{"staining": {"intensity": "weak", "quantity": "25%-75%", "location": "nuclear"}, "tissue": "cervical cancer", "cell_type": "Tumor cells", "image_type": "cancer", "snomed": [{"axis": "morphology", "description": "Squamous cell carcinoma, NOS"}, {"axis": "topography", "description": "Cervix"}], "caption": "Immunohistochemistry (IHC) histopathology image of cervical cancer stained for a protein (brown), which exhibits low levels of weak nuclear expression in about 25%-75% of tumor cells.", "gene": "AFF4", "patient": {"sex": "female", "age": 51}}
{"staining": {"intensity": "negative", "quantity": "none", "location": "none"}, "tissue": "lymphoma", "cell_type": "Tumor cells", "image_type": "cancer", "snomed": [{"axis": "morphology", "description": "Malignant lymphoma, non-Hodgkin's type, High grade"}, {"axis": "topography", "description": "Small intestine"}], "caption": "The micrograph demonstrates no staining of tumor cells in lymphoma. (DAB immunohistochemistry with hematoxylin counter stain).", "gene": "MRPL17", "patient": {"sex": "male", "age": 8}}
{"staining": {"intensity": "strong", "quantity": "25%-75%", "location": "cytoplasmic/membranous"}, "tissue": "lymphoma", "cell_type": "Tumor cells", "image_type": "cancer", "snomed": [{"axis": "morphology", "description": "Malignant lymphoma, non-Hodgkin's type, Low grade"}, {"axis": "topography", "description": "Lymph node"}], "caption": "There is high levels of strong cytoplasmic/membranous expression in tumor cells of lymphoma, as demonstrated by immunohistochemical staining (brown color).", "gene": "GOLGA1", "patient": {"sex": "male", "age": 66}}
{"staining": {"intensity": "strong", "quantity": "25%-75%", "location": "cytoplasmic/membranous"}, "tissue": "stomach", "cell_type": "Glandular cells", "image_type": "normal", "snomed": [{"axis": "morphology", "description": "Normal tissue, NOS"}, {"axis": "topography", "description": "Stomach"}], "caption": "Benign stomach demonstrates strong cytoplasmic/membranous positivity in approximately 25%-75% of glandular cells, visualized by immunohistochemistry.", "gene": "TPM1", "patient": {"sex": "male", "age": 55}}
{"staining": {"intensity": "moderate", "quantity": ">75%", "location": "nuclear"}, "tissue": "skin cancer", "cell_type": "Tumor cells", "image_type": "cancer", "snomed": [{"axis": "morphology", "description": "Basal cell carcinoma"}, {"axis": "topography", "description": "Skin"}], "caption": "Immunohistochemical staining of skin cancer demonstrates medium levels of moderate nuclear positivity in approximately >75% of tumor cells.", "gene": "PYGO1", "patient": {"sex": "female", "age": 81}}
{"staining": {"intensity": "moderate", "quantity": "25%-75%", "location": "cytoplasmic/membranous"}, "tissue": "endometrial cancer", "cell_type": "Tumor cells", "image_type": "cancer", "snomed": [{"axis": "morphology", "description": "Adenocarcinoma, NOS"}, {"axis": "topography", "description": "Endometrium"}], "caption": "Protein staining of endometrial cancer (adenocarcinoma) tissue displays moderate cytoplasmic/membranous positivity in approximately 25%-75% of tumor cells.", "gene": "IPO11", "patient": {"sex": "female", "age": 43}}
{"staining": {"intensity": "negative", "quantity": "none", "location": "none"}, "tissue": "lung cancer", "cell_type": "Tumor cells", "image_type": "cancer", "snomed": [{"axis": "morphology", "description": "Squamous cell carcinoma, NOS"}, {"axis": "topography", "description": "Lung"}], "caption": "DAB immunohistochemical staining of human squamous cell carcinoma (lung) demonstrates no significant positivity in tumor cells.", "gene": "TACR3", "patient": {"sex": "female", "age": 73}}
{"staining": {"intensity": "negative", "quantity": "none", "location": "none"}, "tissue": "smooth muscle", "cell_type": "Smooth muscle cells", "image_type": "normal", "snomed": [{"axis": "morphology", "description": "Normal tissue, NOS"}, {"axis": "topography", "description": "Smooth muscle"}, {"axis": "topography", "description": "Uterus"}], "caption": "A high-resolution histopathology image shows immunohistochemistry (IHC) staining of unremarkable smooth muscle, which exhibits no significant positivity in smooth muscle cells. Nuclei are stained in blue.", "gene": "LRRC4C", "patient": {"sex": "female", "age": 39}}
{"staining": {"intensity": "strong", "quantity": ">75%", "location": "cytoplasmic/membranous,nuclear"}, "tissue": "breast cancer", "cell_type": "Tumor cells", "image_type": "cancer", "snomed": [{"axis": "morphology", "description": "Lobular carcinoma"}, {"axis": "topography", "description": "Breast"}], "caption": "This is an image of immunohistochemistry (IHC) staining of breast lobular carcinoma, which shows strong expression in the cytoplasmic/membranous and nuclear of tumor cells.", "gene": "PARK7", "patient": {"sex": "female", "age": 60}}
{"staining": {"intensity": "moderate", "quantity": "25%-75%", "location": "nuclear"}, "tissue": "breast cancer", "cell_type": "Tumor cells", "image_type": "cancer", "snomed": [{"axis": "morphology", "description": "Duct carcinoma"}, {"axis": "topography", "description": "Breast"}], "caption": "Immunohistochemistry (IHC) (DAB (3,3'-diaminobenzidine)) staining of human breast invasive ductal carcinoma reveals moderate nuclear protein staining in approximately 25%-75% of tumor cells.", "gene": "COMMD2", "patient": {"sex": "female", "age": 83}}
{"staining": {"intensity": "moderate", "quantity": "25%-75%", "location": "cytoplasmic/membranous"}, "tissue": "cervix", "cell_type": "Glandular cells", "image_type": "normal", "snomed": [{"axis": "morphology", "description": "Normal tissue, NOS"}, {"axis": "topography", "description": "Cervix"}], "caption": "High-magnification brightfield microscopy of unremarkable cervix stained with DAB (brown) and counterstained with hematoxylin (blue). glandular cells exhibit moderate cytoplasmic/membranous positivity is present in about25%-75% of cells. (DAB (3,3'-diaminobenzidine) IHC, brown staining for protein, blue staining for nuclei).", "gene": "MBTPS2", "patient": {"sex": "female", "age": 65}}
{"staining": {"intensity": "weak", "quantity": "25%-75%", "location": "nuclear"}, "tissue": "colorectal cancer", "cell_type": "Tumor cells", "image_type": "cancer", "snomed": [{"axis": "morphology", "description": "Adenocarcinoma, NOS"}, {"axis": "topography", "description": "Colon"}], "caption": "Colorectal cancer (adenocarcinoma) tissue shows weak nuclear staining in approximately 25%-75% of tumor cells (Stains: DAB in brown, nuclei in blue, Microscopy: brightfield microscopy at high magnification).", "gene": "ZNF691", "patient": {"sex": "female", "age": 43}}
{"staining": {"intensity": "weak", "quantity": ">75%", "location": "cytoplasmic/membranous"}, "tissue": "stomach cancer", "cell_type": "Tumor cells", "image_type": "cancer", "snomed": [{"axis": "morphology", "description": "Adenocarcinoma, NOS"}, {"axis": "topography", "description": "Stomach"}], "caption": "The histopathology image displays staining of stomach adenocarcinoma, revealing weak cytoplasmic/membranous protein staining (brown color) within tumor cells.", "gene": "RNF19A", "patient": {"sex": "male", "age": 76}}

# # # # # # #

-- What the task requires --
Please retype the data above exactly, including every line.

-- Response box --
{"staining": {"intensity": "weak", "quantity": "25%-75%", "location": "nuclear"}, "tissue": "cervical cancer", "cell_type": "Tumor cells", "image_type": "cancer", "snomed": [{"axis": "morphology", "description": "Squamous cell carcinoma, NOS"}, {"axis": "topography", "description": "Cervix"}], "caption": "Immunohistochemistry (IHC) histopathology image of cervical cancer stained for a protein (brown), which exhibits low levels of weak nuclear expression in about 25%-75% of tumor cells.", "gene": "AFF4", "patient": {"sex": "female", "age": 51}}
{"staining": {"intensity": "negative", "quantity": "none", "location": "none"}, "tissue": "lymphoma", "cell_type": "Tumor cells", "image_type": "cancer", "snomed": [{"axis": "morphology", "description": "Malignant lymphoma, non-Hodgkin's type, High grade"}, {"axis": "topography", "description": "Small intestine"}], "caption": "The micrograph demonstrates no staining of tumor cells in lymphoma. (DAB immunohistochemistry with hematoxylin counter stain).", "gene": "MRPL17", "patient": {"sex": "male", "age": 8}}
{"staining": {"intensity": "strong", "quantity": "25%-75%", "location": "cytoplasmic/membranous"}, "tissue": "lymphoma", "cell_type": "Tumor cells", "image_type": "cancer", "snomed": [{"axis": "morphology", "description": "Malignant lymphoma, non-Hodgkin's type, Low grade"}, {"axis": "topography", "description": "Lymph node"}], "caption": "There is high levels of strong cytoplasmic/membranous expression in tumor cells of lymphoma, as demonstrated by immunohistochemical staining (brown color).", "gene": "GOLGA1", "patient": {"sex": "male", "age": 66}}
{"staining": {"intensity": "strong", "quantity": "25%-75%", "location": "cytoplasmic/membranous"}, "tissue": "stomach", "cell_type": "Glandular cells", "image_type": "normal", "snomed": [{"axis": "morphology", "description": "Normal tissue, NOS"}, {"axis": "topography", "description": "Stomach"}], "caption": "Benign stomach demonstrates strong cytoplasmic/membranous positivity in approximately 25%-75% of glandular cells, visualized by immunohistochemistry.", "gene": "TPM1", "patient": {"sex": "male", "age": 55}}
{"staining": {"intensity": "moderate", "quantity": ">75%", "location": "nuclear"}, "tissue": "skin cancer", "cell_type": "Tumor cells", "image_type": "cancer", "snomed": [{"axis": "morphology", "description": "Basal cell carcinoma"}, {"axis": "topography", "description": "Skin"}], "caption": "Immunohistochemical staining of skin cancer demonstrates medium levels of moderate nuclear positivity in approximately >75% of tumor cells.", "gene": "PYGO1", "patient": {"sex": "female", "age": 81}}
{"staining": {"intensity": "moderate", "quantity": "25%-75%", "location": "cytoplasmic/membranous"}, "tissue": "endometrial cancer", "cell_type": "Tumor cells", "image_type": "cancer", "snomed": [{"axis": "morphology", "description": "Adenocarcinoma, NOS"}, {"axis": "topography", "description": "Endometrium"}], "caption": "Protein staining of endometrial cancer (adenocarcinoma) tissue displays moderate cytoplasmic/membranous positivity in approximately 25%-75% of tumor cells.", "gene": "IPO11", "patient": {"sex": "female", "age": 43}}
{"staining": {"intensity": "negative", "quantity": "none", "location": "none"}, "tissue": "lung cancer", "cell_type": "Tumor cells", "image_type": "cancer", "snomed": [{"axis": "morphology", "description": "Squamous cell carcinoma, NOS"}, {"axis": "topography", "description": "Lung"}], "caption": "DAB immunohistochemical staining of human squamous cell carcinoma (lung) demonstrates no significant positivity in tumor cells.", "gene": "TACR3", "patient": {"sex": "female", "age": 73}}
{"staining": {"intensity": "negative", "quantity": "none", "location": "none"}, "tissue": "smooth muscle", "cell_type": "Smooth muscle cells", "image_type": "normal", "snomed": [{"axis": "morphology", "description": "Normal tissue, NOS"}, {"axis": "topography", "description": "Smooth muscle"}, {"axis": "topography", "description": "Uterus"}], "caption": "A high-resolution histopathology image shows immunohistochemistry (IHC) staining of unremarkable smooth muscle, which exhibits no significant positivity in smooth muscle cells. Nuclei are stained in blue.", "gene": "LRRC4C", "patient": {"sex": "female", "age": 39}}
{"staining": {"intensity": "strong", "quantity": ">75%", "location": "cytoplasmic/membranous,nuclear"}, "tissue": "breast cancer", "cell_type": "Tumor cells", "image_type": "cancer", "snomed": [{"axis": "morphology", "description": "Lobular carcinoma"}, {"axis": "topography", "description": "Breast"}], "caption": "This is an image of immunohistochemistry (IHC) staining of breast lobular carcinoma, which shows strong expression in the cytoplasmic/membranous and nuclear of tumor cells.", "gene": "PARK7", "patient": {"sex": "female", "age": 60}}
{"staining": {"intensity": "moderate", "quantity": "25%-75%", "location": "nuclear"}, "tissue": "breast cancer", "cell_type": "Tumor cells", "image_type": "cancer", "snomed": [{"axis": "morphology", "description": "Duct carcinoma"}, {"axis": "topography", "description": "Breast"}], "caption": "Immunohistochemistry (IHC) (DAB (3,3'-diaminobenzidine)) staining of human breast invasive ductal carcinoma reveals moderate nuclear protein staining in approximately 25%-75% of tumor cells.", "gene": "COMMD2", "patient": {"sex": "female", "age": 83}}
{"staining": {"intensity": "moderate", "quantity": "25%-75%", "location": "cytoplasmic/membranous"}, "tissue": "cervix", "cell_type": "Glandular cells", "image_type": "normal", "snomed": [{"axis": "morphology", "description": "Normal tissue, NOS"}, {"axis": "topography", "description": "Cervix"}], "caption": "High-magnification brightfield microscopy of unremarkable cervix stained with DAB (brown) and counterstained with hematoxylin (blue). glandular cells exhibit moderate cytoplasmic/membranous positivity is present in about25%-75% of cells. (DAB (3,3'-diaminobenzidine) IHC, brown staining for protein, blue staining for nuclei).", "gene": "MBTPS2", "patient": {"sex": "female", "age": 65}}
{"staining": {"intensity": "weak", "quantity": "25%-75%", "location": "nuclear"}, "tissue": "colorectal cancer", "cell_type": "Tumor cells", "image_type": "cancer", "snomed": [{"axis": "morphology", "description": "Adenocarcinoma, NOS"}, {"axis": "topography", "description": "Colon"}], "caption": "Colorectal cancer (adenocarcinoma) tissue shows weak nuclear staining in approximately 25%-75% of tumor cells (Stains: DAB in brown, nuclei in blue, Microscopy: brightfield microscopy at high magnification).", "gene": "ZNF691", "patient": {"sex": "female", "age": 43}}
{"staining": {"intensity": "weak", "quantity": ">75%", "location": "cytoplasmic/membranous"}, "tissue": "stomach cancer", "cell_type": "Tumor cells", "image_type": "cancer", "snomed": [{"axis": "morphology", "description": "Adenocarcinoma, NOS"}, {"axis": "topography", "description": "Stomach"}], "caption": "The histopathology image displays staining of stomach adenocarcinoma, revealing weak cytoplasmic/membranous protein staining (brown color) within tumor cells.", "gene": "RNF19A", "patient": {"sex": "male", "age": 76}}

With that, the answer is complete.